In this work, we overcome the above four obstacles. We collected experimental results for overall stability constants from existing publications to prepare an extremely large training dataset containing 19,810 data points. This original dataset is composed of two sub-datasets: one has 13,559 data points for β1 of 57 cations and the other one has 6251 data points for multi-order βn (n = 2–6) of 50 cations. Using compositional and topological features of both cations and ligands as the descriptor, we trained a GPR model for predicting β1. Subsequently, we developed another GPR model for predicting multi-order βn by employing the predicted β1 values of the corresponding M-L pairs as one of the features. To improve the interpretability of our models, we performed a sensitivity analysis. Consequently, it was found that electrical features, such as electronegativity and ionic properties, of both cations and ligands are the most important for predicting β1. Furthermore, the predicted β1 value was found to have the strongest relevance to predicting multi-order βn of the corresponding M-L pair. Note that these results are consistent with the physical understanding of the complex formation. Finally, the GPR models exhibited high generalizability for ligands for which data were not contained in the training datasets and those located near the edge of the applicability domain. Our machine-learning modeling and analysis provide novel insights for complex formation and are expected to provide a pathway to accelerating molecular design and screening for various applications.

Results

Visualization of the initial dataset

Details on how the initial dataset was prepared are described in the Methods section. As one of the descriptions for the chemical space, Fig. S1 shows the distribution of the molecular weights of the ligands. To our knowledge, there is no previous study on the prediction of overall stability constants using such a large dataset (19,810 data points containing 57 cations). Due to the increased number of data points and cation species, the generalizability of the machine-learning model is expected to improve. Figure 1a summarizes the total number of entries for each cation. Note that our dataset encompasses diverse metals, including alkali metals, alkaline-earth metals, noble metals, transition metals, and rare-earth metals. One can see that there is a large amount of data for Cu2+, Ni2+, Zn2+, Co2+, Cd2+, Ag+, and Ca2+, accounting for 50% of the total data. Figure 1b shows the distribution and total numbers of data, cations, and ligands for each βn. As shown in Fig. 1b, although there are a lot of experimental results up to β4, the amount for β5 and β6 is quite small. In this study, due to this limitation on the data for β5 and β6, we created two machine-learning models: a model for predicting the first overall stability constant β1 and a model for predicting multi-order βn (n = 2–6) using appropriate descriptors (see Methods section).

Figure 1
figure 1

(a) Total experimental results of each cation in the initial dataset, which is composed of 57 cations and 2706 ligands. (b) Distribution of each βn in the initial dataset. The total amount of data, cations, and ligands are also displayed.
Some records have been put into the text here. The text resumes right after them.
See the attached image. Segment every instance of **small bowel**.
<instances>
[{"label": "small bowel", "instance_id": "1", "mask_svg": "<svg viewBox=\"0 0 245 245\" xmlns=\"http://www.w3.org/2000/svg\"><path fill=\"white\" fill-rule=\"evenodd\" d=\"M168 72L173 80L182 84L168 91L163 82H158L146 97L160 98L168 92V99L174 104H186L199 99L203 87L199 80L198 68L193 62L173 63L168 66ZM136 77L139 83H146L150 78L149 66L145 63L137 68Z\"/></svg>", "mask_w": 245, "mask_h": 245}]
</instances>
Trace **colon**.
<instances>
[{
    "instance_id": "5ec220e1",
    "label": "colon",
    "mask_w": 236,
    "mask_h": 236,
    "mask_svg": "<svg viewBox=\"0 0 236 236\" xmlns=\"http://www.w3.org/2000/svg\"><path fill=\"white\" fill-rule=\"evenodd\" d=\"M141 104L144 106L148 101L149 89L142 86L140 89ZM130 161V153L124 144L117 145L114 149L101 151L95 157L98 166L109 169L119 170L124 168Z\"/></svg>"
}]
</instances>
Sensitivity analysis and optimization of the GPR model for predicting β 1

We prepared a total of 118 features to create a GPR model for predicting β1 in this study (see the Methods section). Feature selection is critically important for creating a machine-learning model with high predictive performance. In GPR, although the relevance of each feature is usually interpreted as the inverse of its length scale parameter, some previous reports have pointed out that this approach sometimes does not work well21,22,23. Accordingly, we evaluated the relevance of each feature via sensitivity analysis using a Kullback–Leibler (KL) divergence as a measure23. We set the perturbation to 0.001 during calculation. Figure 2a shows the standardized relevance of the 10 highest-ranked features using the GPR model with optimized hyperparameters that uses full feature β1 (all results are listed in Supplementary Information S2). The total contribution of these 10 features reaches 0.755. As shown in Fig. 2a, the Pauling electronegativity of metals is the most relevant feature for predicting β1. Moreover, ionic properties, such as molecular charge, cation charge, and ionic radius, are also highly relevant. Among the ligand features, Moreau–Broto autocorrelation of topological structure features (AATS0Z, AATS0i, and ATSC3se) and fragmental features (NssO and NssNH) are in the top 10 features. AATS0Z, AATS0i, and ATSC3se are computed based on a molecular graph and depend on atomic number, ionization potential, and the Sanderson electronegativity of the elements in the ligand, respectively. NssO and NssNH correspond to the number of chemical structures, such as -O- and -NH-, respectively. In particular, oxygen and nitrogen become coordination sites due to their high electronegativity, suggesting that the relevance scores of NssO and NssNH are high.

Figure 2
figure 2

(a) The top 10 highest ranked features through sensitivity analysis using a Kullback–Leibler divergence as a measure for predicting β1. (b) Predictive performance for the validation samples as a function of the number of features. Features are arranged in descending order of relevance. The black dashed line corresponds to the top 59 features. (c) Parity plot between true and predicted β1 values of the validation data using the best GPR model. Error bars indicate 1σ uncertainty of the predicted value.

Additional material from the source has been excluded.